───── Material provided

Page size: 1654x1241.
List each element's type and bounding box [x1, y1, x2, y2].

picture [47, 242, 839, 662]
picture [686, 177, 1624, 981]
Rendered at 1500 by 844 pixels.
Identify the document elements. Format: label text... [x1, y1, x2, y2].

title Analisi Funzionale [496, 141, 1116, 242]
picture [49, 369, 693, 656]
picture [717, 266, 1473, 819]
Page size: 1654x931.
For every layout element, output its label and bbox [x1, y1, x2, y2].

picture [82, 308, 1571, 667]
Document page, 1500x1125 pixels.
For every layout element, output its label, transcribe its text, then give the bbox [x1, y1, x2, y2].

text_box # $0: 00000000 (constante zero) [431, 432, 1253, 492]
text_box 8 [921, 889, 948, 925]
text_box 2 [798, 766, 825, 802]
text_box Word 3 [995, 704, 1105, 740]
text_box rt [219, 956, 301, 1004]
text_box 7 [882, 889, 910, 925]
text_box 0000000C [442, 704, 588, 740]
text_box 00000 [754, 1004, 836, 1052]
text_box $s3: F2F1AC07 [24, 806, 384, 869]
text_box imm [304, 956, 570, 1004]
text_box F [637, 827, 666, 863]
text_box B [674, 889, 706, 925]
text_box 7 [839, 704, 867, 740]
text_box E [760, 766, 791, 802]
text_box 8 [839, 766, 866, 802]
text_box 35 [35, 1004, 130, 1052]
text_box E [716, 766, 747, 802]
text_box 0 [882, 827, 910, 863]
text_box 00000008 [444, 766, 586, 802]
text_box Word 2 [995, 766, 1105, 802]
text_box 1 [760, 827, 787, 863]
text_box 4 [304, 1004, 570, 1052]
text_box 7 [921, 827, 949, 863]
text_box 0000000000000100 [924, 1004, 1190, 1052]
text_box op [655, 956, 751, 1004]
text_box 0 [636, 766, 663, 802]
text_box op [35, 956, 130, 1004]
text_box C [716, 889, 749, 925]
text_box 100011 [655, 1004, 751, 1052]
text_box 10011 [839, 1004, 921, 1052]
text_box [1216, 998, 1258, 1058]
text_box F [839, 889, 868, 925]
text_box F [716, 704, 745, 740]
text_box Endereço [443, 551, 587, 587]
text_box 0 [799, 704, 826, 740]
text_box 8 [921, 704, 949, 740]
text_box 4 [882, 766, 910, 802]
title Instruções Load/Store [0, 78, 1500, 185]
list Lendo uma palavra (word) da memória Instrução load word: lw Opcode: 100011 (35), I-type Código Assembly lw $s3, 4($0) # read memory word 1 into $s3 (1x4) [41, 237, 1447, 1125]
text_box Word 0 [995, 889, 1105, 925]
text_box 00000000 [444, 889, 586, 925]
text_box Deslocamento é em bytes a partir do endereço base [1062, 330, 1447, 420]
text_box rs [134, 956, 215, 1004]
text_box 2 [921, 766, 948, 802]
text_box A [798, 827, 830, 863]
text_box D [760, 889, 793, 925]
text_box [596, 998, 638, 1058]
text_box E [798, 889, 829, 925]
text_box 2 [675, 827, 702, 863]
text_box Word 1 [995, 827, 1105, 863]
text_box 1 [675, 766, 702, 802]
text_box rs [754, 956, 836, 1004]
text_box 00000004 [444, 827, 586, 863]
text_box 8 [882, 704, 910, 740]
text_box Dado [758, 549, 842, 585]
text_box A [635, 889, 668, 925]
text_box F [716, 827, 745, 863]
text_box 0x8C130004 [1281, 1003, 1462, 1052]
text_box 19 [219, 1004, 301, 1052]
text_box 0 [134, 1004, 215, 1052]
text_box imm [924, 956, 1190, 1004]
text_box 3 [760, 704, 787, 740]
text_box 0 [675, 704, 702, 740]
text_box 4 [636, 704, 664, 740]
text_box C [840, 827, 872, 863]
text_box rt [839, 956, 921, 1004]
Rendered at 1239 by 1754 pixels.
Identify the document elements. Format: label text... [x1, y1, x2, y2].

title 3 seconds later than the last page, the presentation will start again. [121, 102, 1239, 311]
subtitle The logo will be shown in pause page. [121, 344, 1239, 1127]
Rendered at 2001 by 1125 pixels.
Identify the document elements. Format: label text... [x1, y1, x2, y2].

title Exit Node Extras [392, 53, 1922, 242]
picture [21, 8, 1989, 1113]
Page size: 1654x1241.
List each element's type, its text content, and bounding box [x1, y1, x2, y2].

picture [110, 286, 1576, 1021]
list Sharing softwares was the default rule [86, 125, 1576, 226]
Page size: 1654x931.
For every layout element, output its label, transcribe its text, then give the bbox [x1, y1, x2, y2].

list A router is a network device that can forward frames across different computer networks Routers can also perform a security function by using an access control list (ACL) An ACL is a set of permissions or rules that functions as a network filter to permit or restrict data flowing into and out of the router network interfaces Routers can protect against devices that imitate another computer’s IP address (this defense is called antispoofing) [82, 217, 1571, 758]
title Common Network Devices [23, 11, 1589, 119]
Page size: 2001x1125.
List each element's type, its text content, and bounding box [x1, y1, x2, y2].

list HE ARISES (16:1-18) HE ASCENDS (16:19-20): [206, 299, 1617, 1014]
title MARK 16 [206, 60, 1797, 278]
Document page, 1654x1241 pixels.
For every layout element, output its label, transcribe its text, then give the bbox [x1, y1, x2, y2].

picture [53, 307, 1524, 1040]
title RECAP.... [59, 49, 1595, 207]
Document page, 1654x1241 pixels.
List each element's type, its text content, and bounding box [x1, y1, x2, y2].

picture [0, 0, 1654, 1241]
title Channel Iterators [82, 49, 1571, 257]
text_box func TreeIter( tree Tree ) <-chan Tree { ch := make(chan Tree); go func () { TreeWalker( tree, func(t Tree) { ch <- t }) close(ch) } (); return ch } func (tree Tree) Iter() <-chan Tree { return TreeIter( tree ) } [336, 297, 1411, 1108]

──────────

Exercise |
Rewrite the lines above as a JSON list of strings, one string per line, leaving out blank lines.

Exercise output |
[
  "Page size: 1654x1241.",
  "List each element's type and bounding box [x1, y1, x2, y2].",
  "picture [47, 242, 839, 662]",
  "picture [686, 177, 1624, 981]",
  "Rendered at 1500 by 844 pixels.",
  "Identify the document elements. Format: label text... [x1, y1, x2, y2].",
  "title Analisi Funzionale [496, 141, 1116, 242]",
  "picture [49, 369, 693, 656]",
  "picture [717, 266, 1473, 819]",
  "Page size: 1654x931.",
  "For every layout element, output its label and bbox [x1, y1, x2, y2].",
  "picture [82, 308, 1571, 667]",
  "Document page, 1500x1125 pixels.",
  "For every layout element, output its label, transcribe its text, then give the bbox [x1, y1, x2, y2].",
  "text_box # $0: 00000000 (constante zero) [431, 432, 1253, 492]",
  "text_box 8 [921, 889, 948, 925]",
  "text_box 2 [798, 766, 825, 802]",
  "text_box Word 3 [995, 704, 1105, 740]",
  "text_box rt [219, 956, 301, 1004]",
  "text_box 7 [882, 889, 910, 925]",
  "text_box 0000000C [442, 704, 588, 740]",
  "text_box 00000 [754, 1004, 836, 1052]",
  "text_box $s3: F2F1AC07 [24, 806, 384, 869]",
  "text_box imm [304, 956, 570, 1004]",
  "text_box F [637, 827, 666, 863]",
  "text_box B [674, 889, 706, 925]",
  "text_box 7 [839, 704, 867, 740]",
  "text_box E [760, 766, 791, 802]",
  "text_box 8 [839, 766, 866, 802]",
  "text_box 35 [35, 1004, 130, 1052]",
  "text_box E [716, 766, 747, 802]",
  "text_box 0 [882, 827, 910, 863]",
  "text_box 00000008 [444, 766, 586, 802]",
  "text_box Word 2 [995, 766, 1105, 802]",
  "text_box 1 [760, 827, 787, 863]",
  "text_box 4 [304, 1004, 570, 1052]",
  "text_box 7 [921, 827, 949, 863]",
  "text_box 0000000000000100 [924, 1004, 1190, 1052]",
  "text_box op [655, 956, 751, 1004]",
  "text_box 0 [636, 766, 663, 802]",
  "text_box op [35, 956, 130, 1004]",
  "text_box C [716, 889, 749, 925]",
  "text_box 100011 [655, 1004, 751, 1052]",
  "text_box 10011 [839, 1004, 921, 1052]",
  "text_box [1216, 998, 1258, 1058]",
  "text_box F [839, 889, 868, 925]",
  "text_box F [716, 704, 745, 740]",
  "text_box Endereço [443, 551, 587, 587]",
  "text_box 0 [799, 704, 826, 740]",
  "text_box 8 [921, 704, 949, 740]",
  "text_box 4 [882, 766, 910, 802]",
  "title Instruções Load/Store [0, 78, 1500, 185]",
  "list Lendo uma palavra (word) da memória Instrução load word: lw Opcode: 100011 (35), I-type Código Assembly lw $s3, 4($0) # read memory word 1 into $s3 (1x4) [41, 237, 1447, 1125]",
  "text_box Word 0 [995, 889, 1105, 925]",
  "text_box 00000000 [444, 889, 586, 925]",
  "text_box Deslocamento é em bytes a partir do endereço base [1062, 330, 1447, 420]",
  "text_box rs [134, 956, 215, 1004]",
  "text_box 2 [921, 766, 948, 802]",
  "text_box A [798, 827, 830, 863]",
  "text_box D [760, 889, 793, 925]",
  "text_box [596, 998, 638, 1058]",
  "text_box E [798, 889, 829, 925]",
  "text_box 2 [675, 827, 702, 863]",
  "text_box Word 1 [995, 827, 1105, 863]",
  "text_box 1 [675, 766, 702, 802]",
  "text_box rs [754, 956, 836, 1004]",
  "text_box 00000004 [444, 827, 586, 863]",
  "text_box 8 [882, 704, 910, 740]",
  "text_box Dado [758, 549, 842, 585]",
  "text_box A [635, 889, 668, 925]",
  "text_box F [716, 827, 745, 863]",
  "text_box 0x8C130004 [1281, 1003, 1462, 1052]",
  "text_box 19 [219, 1004, 301, 1052]",
  "text_box 0 [134, 1004, 215, 1052]",
  "text_box imm [924, 956, 1190, 1004]",
  "text_box 3 [760, 704, 787, 740]",
  "text_box 0 [675, 704, 702, 740]",
  "text_box 4 [636, 704, 664, 740]",
  "text_box C [840, 827, 872, 863]",
  "text_box rt [839, 956, 921, 1004]",
  "Rendered at 1239 by 1754 pixels.",
  "Identify the document elements. Format: label text... [x1, y1, x2, y2].",
  "title 3 seconds later than the last page, the presentation will start again. [121, 102, 1239, 311]",
  "subtitle The logo will be shown in pause page. [121, 344, 1239, 1127]",
  "Rendered at 2001 by 1125 pixels.",
  "Identify the document elements. Format: label text... [x1, y1, x2, y2].",
  "title Exit Node Extras [392, 53, 1922, 242]",
  "picture [21, 8, 1989, 1113]",
  "Page size: 1654x1241.",
  "List each element's type, its text content, and bounding box [x1, y1, x2, y2].",
  "picture [110, 286, 1576, 1021]",
  "list Sharing softwares was the default rule [86, 125, 1576, 226]",
  "Page size: 1654x931.",
  "For every layout element, output its label, transcribe its text, then give the bbox [x1, y1, x2, y2].",
  "list A router is a network device that can forward frames across different computer networks Routers can also perform a security function by using an access control list (ACL) An ACL is a set of permissions or rules that functions as a network filter to permit or restrict data flowing into and out of the router network interfaces Routers can protect against devices that imitate another computer’s IP address (this defense is called antispoofing) [82, 217, 1571, 758]",
  "title Common Network Devices [23, 11, 1589, 119]",
  "Page size: 2001x1125.",
  "List each element's type, its text content, and bounding box [x1, y1, x2, y2].",
  "list HE ARISES (16:1-18) HE ASCENDS (16:19-20): [206, 299, 1617, 1014]",
  "title MARK 16 [206, 60, 1797, 278]",
  "Document page, 1654x1241 pixels.",
  "For every layout element, output its label, transcribe its text, then give the bbox [x1, y1, x2, y2].",
  "picture [53, 307, 1524, 1040]",
  "title RECAP.... [59, 49, 1595, 207]",
  "Document page, 1654x1241 pixels.",
  "List each element's type, its text content, and bounding box [x1, y1, x2, y2].",
  "picture [0, 0, 1654, 1241]",
  "title Channel Iterators [82, 49, 1571, 257]",
  "text_box func TreeIter( tree Tree ) <-chan Tree { ch := make(chan Tree); go func () { TreeWalker( tree, func(t Tree) { ch <- t }) close(ch) } (); return ch } func (tree Tree) Iter() <-chan Tree { return TreeIter( tree ) } [336, 297, 1411, 1108]"
]